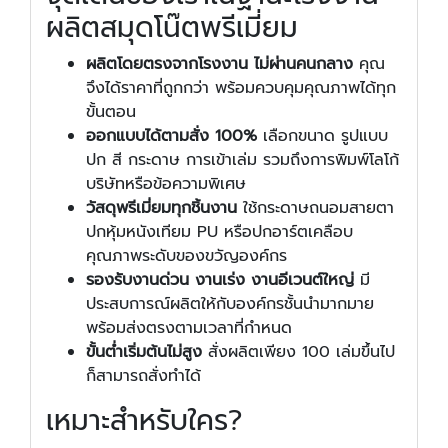
ผลิตสมุดโน๊ตพรีเมี่ยม
ผลิตโดยตรงจากโรงงาน ไม่ผ่านคนกลาง
คุณ
จึงได้ราคาที่ถูกกว่า พร้อมควบคุมคุณภาพได้ทุก
ขั้นตอน
ออกแบบได้ตามสั่ง 100%
เลือกขนาด รูปแบบ
ปก สี กระดาษ การเข้าเล่ม รวมถึงการพิมพ์โลโก้
บริษัทหรือข้อความพิเศษ
วัสดุพรีเมี่ยมทุกชิ้นงาน
ใช้กระดาษถนอมสายตา
ปกหุ้มหนังเทียม PU หรือปกอาร์ตเคลือบ
คุณภาพระดับของขวัญองค์กร
รองรับงานด่วน งานเร่ง งานอีเวนต์ใหญ่
มี
ประสบการณ์ผลิตให้กับองค์กรชั้นนำมากมาย
พร้อมส่งตรงตามเวลาที่กำหนด
ขั้นต่ำเริ่มต้นไม่สูง
สั่งผลิตเพียง 100 เล่มขึ้นไป
ก็สามารถสั่งทำได้
เหมาะสำหรับใคร?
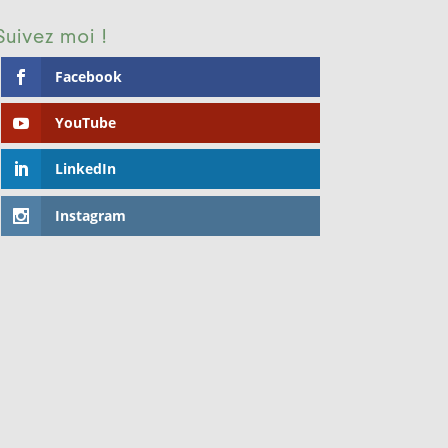
Suivez moi !
Facebook
YouTube
LinkedIn
Instagram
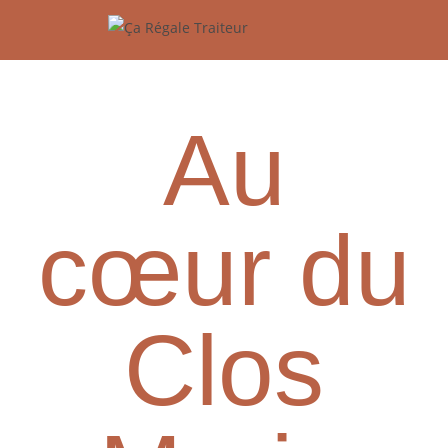
Au
cœur du
Clos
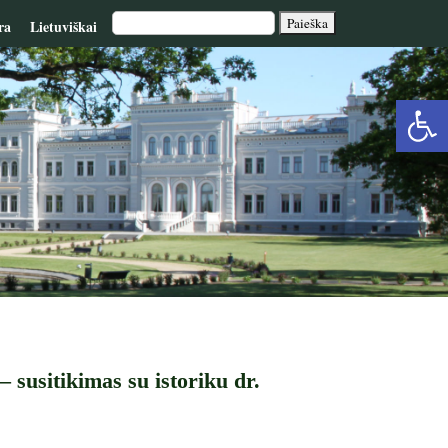
ra
Lietuviškai
Op
too
 susitikimas su istoriku dr.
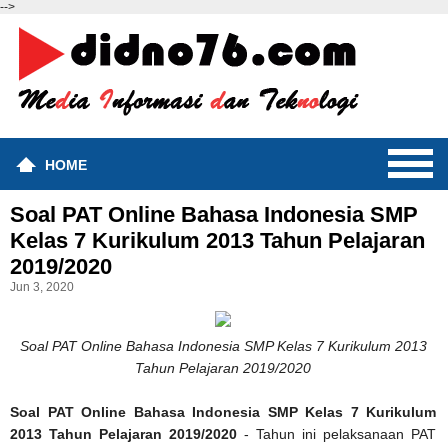
-->
HOME
Soal PAT Online Bahasa Indonesia SMP
Kelas 7 Kurikulum 2013 Tahun Pelajaran
2019/2020
Jun 3, 2020
Soal PAT Online Bahasa Indonesia SMP Kelas 7 Kurikulum 2013
Tahun Pelajaran 2019/2020
Soal PAT Online Bahasa Indonesia SMP Kelas 7 Kurikulum
2013 Tahun Pelajaran 2019/2020
- Tahun ini pelaksanaan PAT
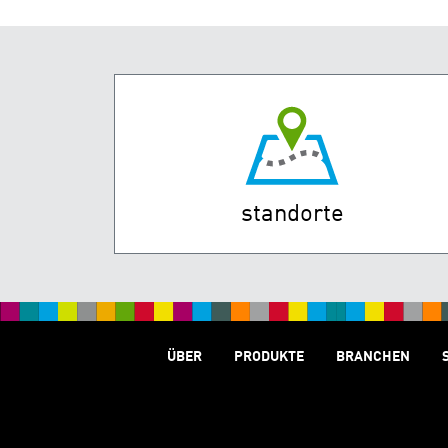
standorte
ÜBER
PRODUKTE
BRANCHEN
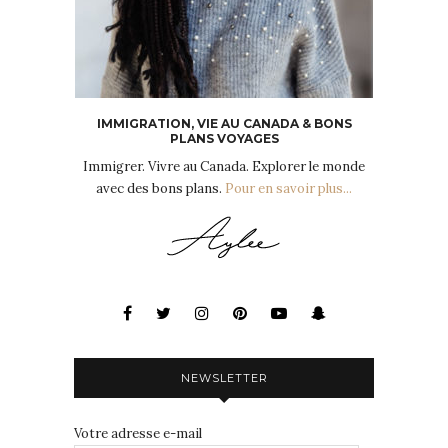
IMMIGRATION, VIE AU CANADA & BONS
PLANS VOYAGES
Immigrer. Vivre au Canada. Explorer le monde
avec des bons plans.
Pour en savoir plus...
NEWSLETTER
Votre adresse e-mail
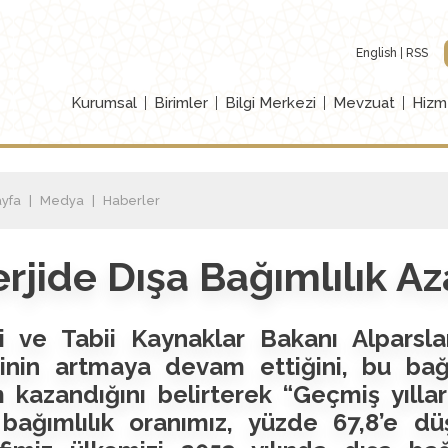
English
RSS
Kurumsal
Birimler
Bilgi Merkezi
Mevzuat
Hizm
yfa
Medya
Haberler
rjide Dışa Bağımlılık Az
i ve Tabii Kaynaklar Bakanı Alparslan
binin artmaya devam ettiğini, bu ba
kazandığını belirterek “Geçmiş yıllar
bağımlılık oranımız, yüzde 67,8’e düş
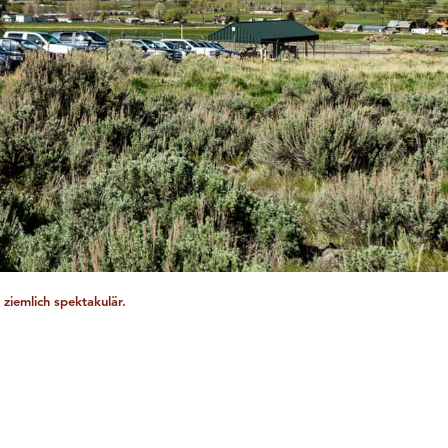
ziemlich spektakulär.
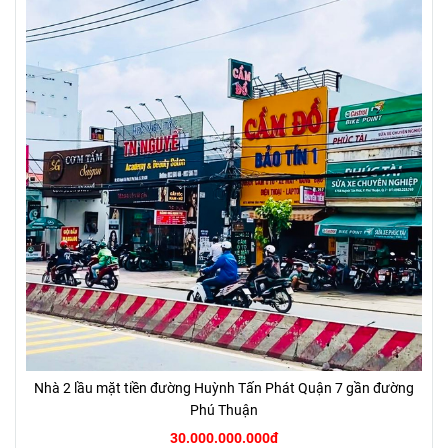
Nhà 2 lầu mặt tiền đường Huỳnh Tấn Phát Quận 7 gần đường
Phú Thuận
30.000.000.000đ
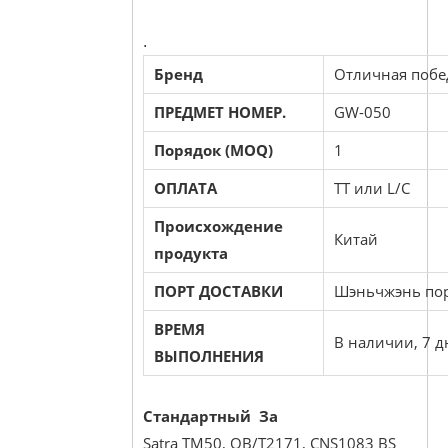
.
Бренд
Отличная побе
ПРЕДМЕТ НОМЕР.
GW-050
Порядок (MOQ)
1
ОПЛАТА
TT или L/C
Происхождение
Китай
продукта
ПОРТ ДОСТАВКИ
Шэньчжэнь по
ВРЕМЯ
В наличии, 7 д
ВЫПОЛНЕНИЯ
Стандартный За
Satra TM50, QB/T2171, CNS1083 BS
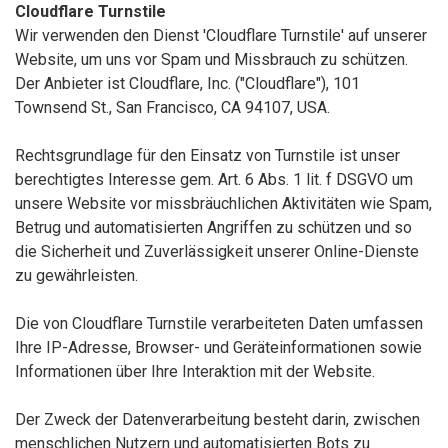
Cloudflare Turnstile
Wir verwenden den Dienst 'Cloudflare Turnstile' auf unserer
Website, um uns vor Spam und Missbrauch zu schützen.
Der Anbieter ist Cloudflare, Inc. ("Cloudflare"), 101
Townsend St., San Francisco, CA 94107, USA.
Rechtsgrundlage für den Einsatz von Turnstile ist unser
berechtigtes Interesse gem. Art. 6 Abs. 1 lit. f DSGVO um
unsere Website vor missbräuchlichen Aktivitäten wie Spam,
Betrug und automatisierten Angriffen zu schützen und so
die Sicherheit und Zuverlässigkeit unserer Online-Dienste
zu gewährleisten.
Die von Cloudflare Turnstile verarbeiteten Daten umfassen
Ihre IP-Adresse, Browser- und Geräteinformationen sowie
Informationen über Ihre Interaktion mit der Website.
Der Zweck der Datenverarbeitung besteht darin, zwischen
menschlichen Nutzern und automatisierten Bots zu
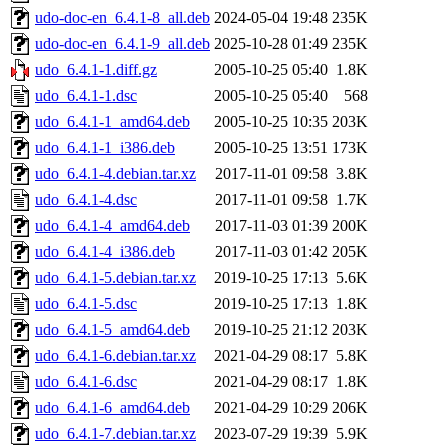
udo-doc-en_6.4.1-8_all.deb
2024-05-04 19:48
235K
udo-doc-en_6.4.1-9_all.deb
2025-10-28 01:49
235K
udo_6.4.1-1.diff.gz
2005-10-25 05:40
1.8K
udo_6.4.1-1.dsc
2005-10-25 05:40
568
udo_6.4.1-1_amd64.deb
2005-10-25 10:35
203K
udo_6.4.1-1_i386.deb
2005-10-25 13:51
173K
udo_6.4.1-4.debian.tar.xz
2017-11-01 09:58
3.8K
udo_6.4.1-4.dsc
2017-11-01 09:58
1.7K
udo_6.4.1-4_amd64.deb
2017-11-03 01:39
200K
udo_6.4.1-4_i386.deb
2017-11-03 01:42
205K
udo_6.4.1-5.debian.tar.xz
2019-10-25 17:13
5.6K
udo_6.4.1-5.dsc
2019-10-25 17:13
1.8K
udo_6.4.1-5_amd64.deb
2019-10-25 21:12
203K
udo_6.4.1-6.debian.tar.xz
2021-04-29 08:17
5.8K
udo_6.4.1-6.dsc
2021-04-29 08:17
1.8K
udo_6.4.1-6_amd64.deb
2021-04-29 10:29
206K
udo_6.4.1-7.debian.tar.xz
2023-07-29 19:39
5.9K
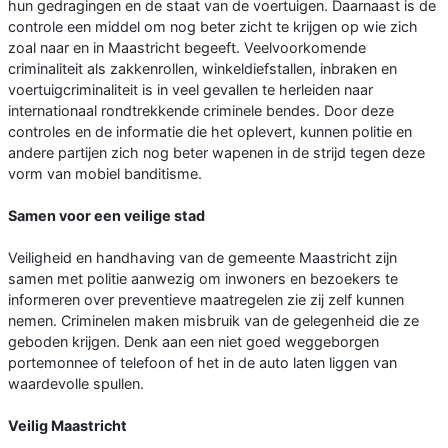
hun gedragingen en de staat van de voertuigen. Daarnaast is de
controle een middel om nog beter zicht te krijgen op wie zich
zoal naar en in Maastricht begeeft. Veelvoorkomende
criminaliteit als zakkenrollen, winkeldiefstallen, inbraken en
voertuigcriminaliteit is in veel gevallen te herleiden naar
internationaal rondtrekkende criminele bendes. Door deze
controles en de informatie die het oplevert, kunnen politie en
andere partijen zich nog beter wapenen in de strijd tegen deze
vorm van mobiel banditisme.
Samen voor een veilige stad
Veiligheid en handhaving van de gemeente Maastricht zijn
samen met politie aanwezig om inwoners en bezoekers te
informeren over preventieve maatregelen zie zij zelf kunnen
nemen. Criminelen maken misbruik van de gelegenheid die ze
geboden krijgen. Denk aan een niet goed weggeborgen
portemonnee of telefoon of het in de auto laten liggen van
waardevolle spullen.
Veilig Maastricht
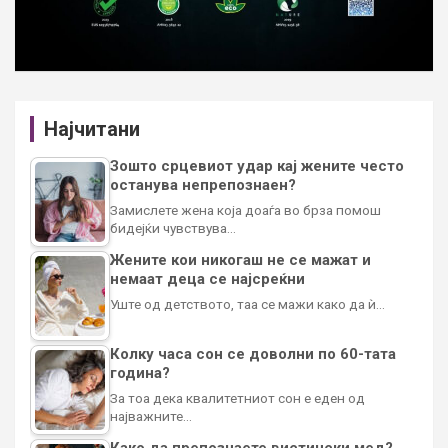
Најчитани
Зошто срцевиот удар кај жените често
останува непрепознаен?
Замислете жена која доаѓа во брза помош
бидејќи чувствува…
Жените кои никогаш не се мажат и
немаат деца се најсреќни
Уште од детството, таа се мажи како да ѝ…
Колку часа сон се доволни по 60-тата
година?
За тоа дека квалитетниот сон е еден од
најважните…
Како да препознаете вистински мед?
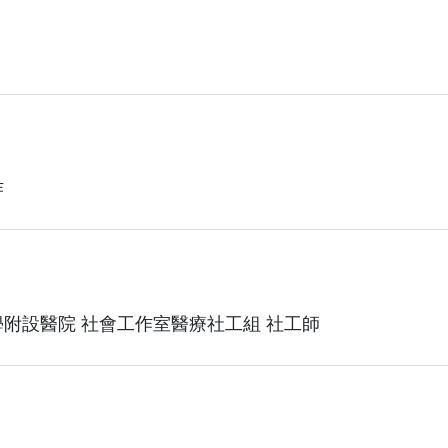
作
附設醫院 社會工作室醫療社工組 社工師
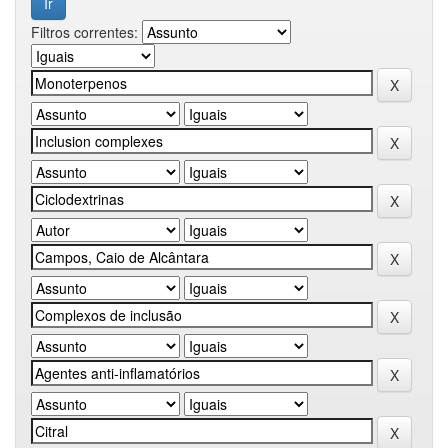
Filtros correntes:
□ □ □
▸ **AIM OF THE TASK**
Filter the rows above down to every line containing the string "krijgen", with case counting. Which lines are left?

▸ **WRITTEN SOLUTION**
controle een middel om nog beter zicht te krijgen op wie zich
geboden krijgen. Denk aan een niet goed weggeborgen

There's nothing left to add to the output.